Die Kugelkopf-Schreibmaschinen waren eine Errungenschaft. Nun konnte man sogar den passenden Kugelkopf für die gewünschte Schriftgröße wählen und – yeah – die Maschine hatte ein Korrekturband! So etwas Praktisches! Einen Hauch von Luxus brachte die Typenrad-Maschine mit Schreibdisplay, da lachte das Sekretärinnenherz. Nun konnte man Tippfehler vorab lesen und entfernen, erst dann folgte der Druck aufs Papier. Die erlernte stenografische „Redeschrift“ habe ich im Berufsleben leider nicht gebraucht, im Einsatz war stets das Diktiergerät.
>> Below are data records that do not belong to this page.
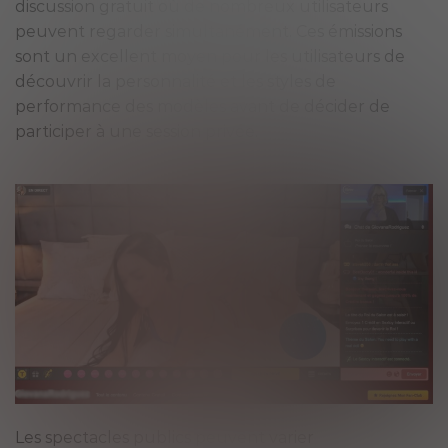
discussion gratuit où de nombreux utilisateurs
peuvent regarder simultanément. Ces émissions
sont un excellent moyen pour les utilisateurs de
découvrir la personnalité et les styles de
performance des modèles avant de décider de
participer à une session privée.
Les spectacles publics peuvent varier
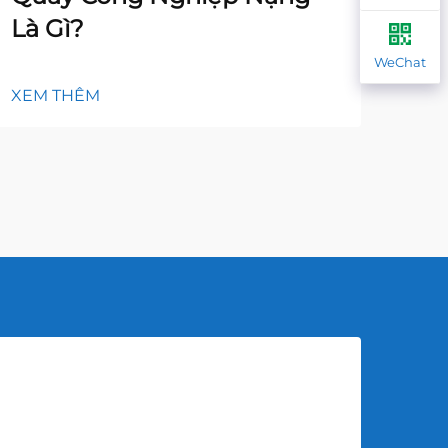
Là Gì?
XEM
WeChat
XEM THÊM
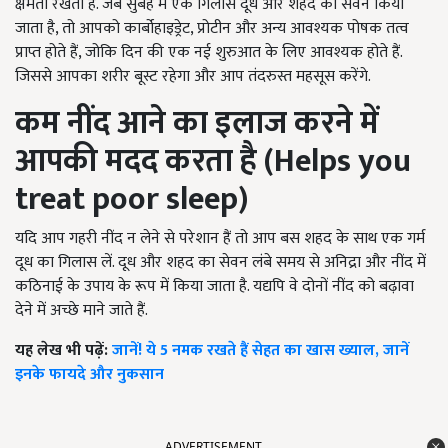
क्षमता रखता हैं. जब सुबह में एक गिलास दूध और शहद का सेवन किया
जाता है, तो आपको कार्बोहाइड्रेट, प्रोटीन और अन्य आवश्यक पोषक तत्व
प्राप्त होते हैं, जोकि दिन की एक नई शुरुआत के लिए आवश्यक होते हैं.
जिससे आपका शरीर बूस्ट रहेगा और आप तंदरुस्त महसूस करेंगे.
कम नींद आने का इलाज करने में
आपकी मदद करता है (Helps you
treat poor sleep)
यदि आप गहरी नींद न लेने से परेशान हैं तो आप बस शहद के साथ एक गर्म
दूध का गिलास लें. दूध और शहद का सेवन लंबे समय से अनिद्रा और नींद में
कठिनाई के उपाय के रूप में किया जाता है. यद्यपि वे दोनों नींद को बढ़ावा
देने में अच्छे माने जाते हैं.
यह लेख भी पढ़ें:
जानें! ये
5
नमक रखते हैं सेहत का खास ख्याल
,
जानें
इनके फायदे और नुकसान
ADVERTISEMENT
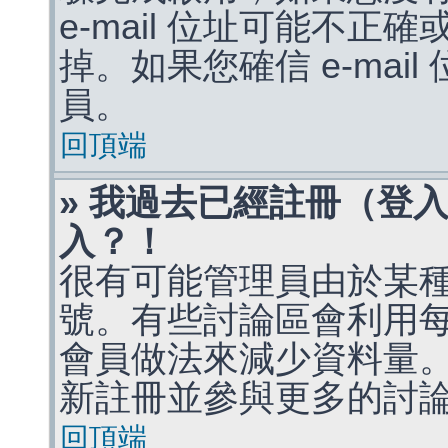
e-mail 位址可能不
掉。如果您確信 e-mai
員。
回頂端
» 我過去已經註冊（登
入？！
很有可能管理員由於某
號。有些討論區會利用
會員做法來減少資料量
新註冊並參與更多的討
回頂端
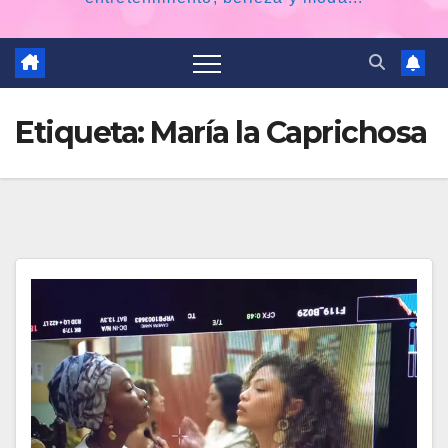
Etiqueta:
María la Caprichosa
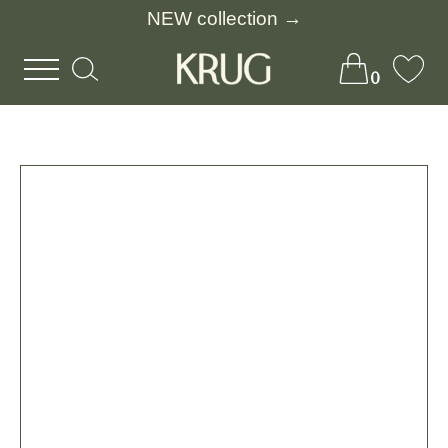
NEW collection →
0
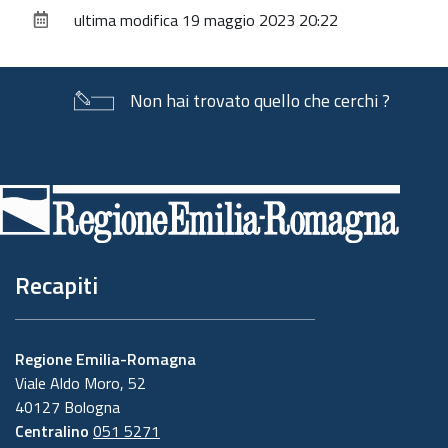
sul
ultima modifica
19 maggio 2023 20:22
documento
Non hai trovato quello che cerchi ?
Piè
di
pagina
Recapiti
Regione Emilia-Romagna
Viale Aldo Moro, 52
40127 Bologna
Centralino
051 5271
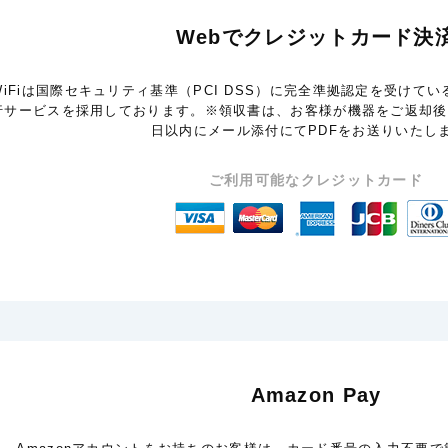
Webでクレジットカード決
iFiは国際セキュリティ基準（PCI DSS）に完全準拠認定を受けて
行サービスを採用しております。※領収書は、お客様が機器をご返却後
日以内にメール添付にてPDFをお送りいたし
ご利用可能なクレジットカード
Amazon Pay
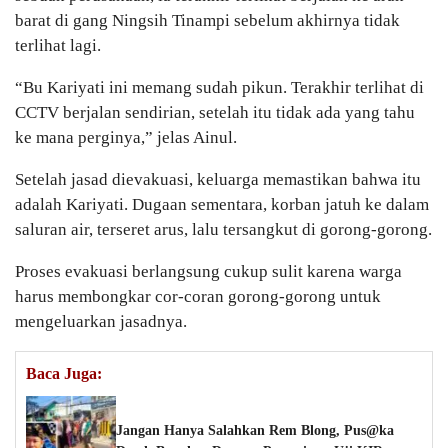
barat di gang Ningsih Tinampi sebelum akhirnya tidak
terlihat lagi.
“Bu Kariyati ini memang sudah pikun. Terakhir terlihat di
CCTV berjalan sendirian, setelah itu tidak ada yang tahu
ke mana perginya,” jelas Ainul.
Setelah jasad dievakuasi, keluarga memastikan bahwa itu
adalah Kariyati. Dugaan sementara, korban jatuh ke dalam
saluran air, terseret arus, lalu tersangkut di gorong-gorong.
Proses evakuasi berlangsung cukup sulit karena warga
harus membongkar cor-coran gorong-gorong untuk
mengeluarkan jasadnya.
Baca Juga:
Jangan Hanya Salahkan Rem Blong, Pus@ka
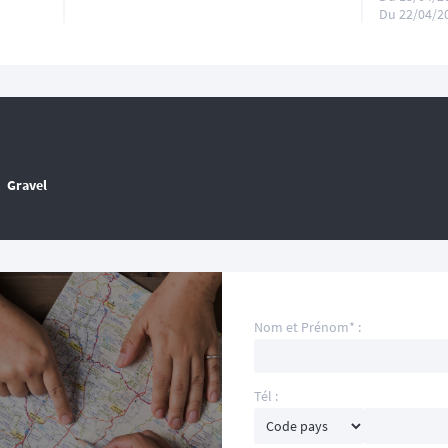
Du 22/04/2
Gravel
Nom et Prénom* :
Tél :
Die minimalistischen Wortkürzel hätten meinen Stenobleistift fliegen lassen.
Anfang der 80er schickte man uns Sekretärinnen in Computerkurse. Einen PC in den Büros gab es allerdings noch nicht! Das Gelernte ist deshalb schnell verpufft, dafür hatten wir unendlich viel Spaß abseits von Bytes und Bits.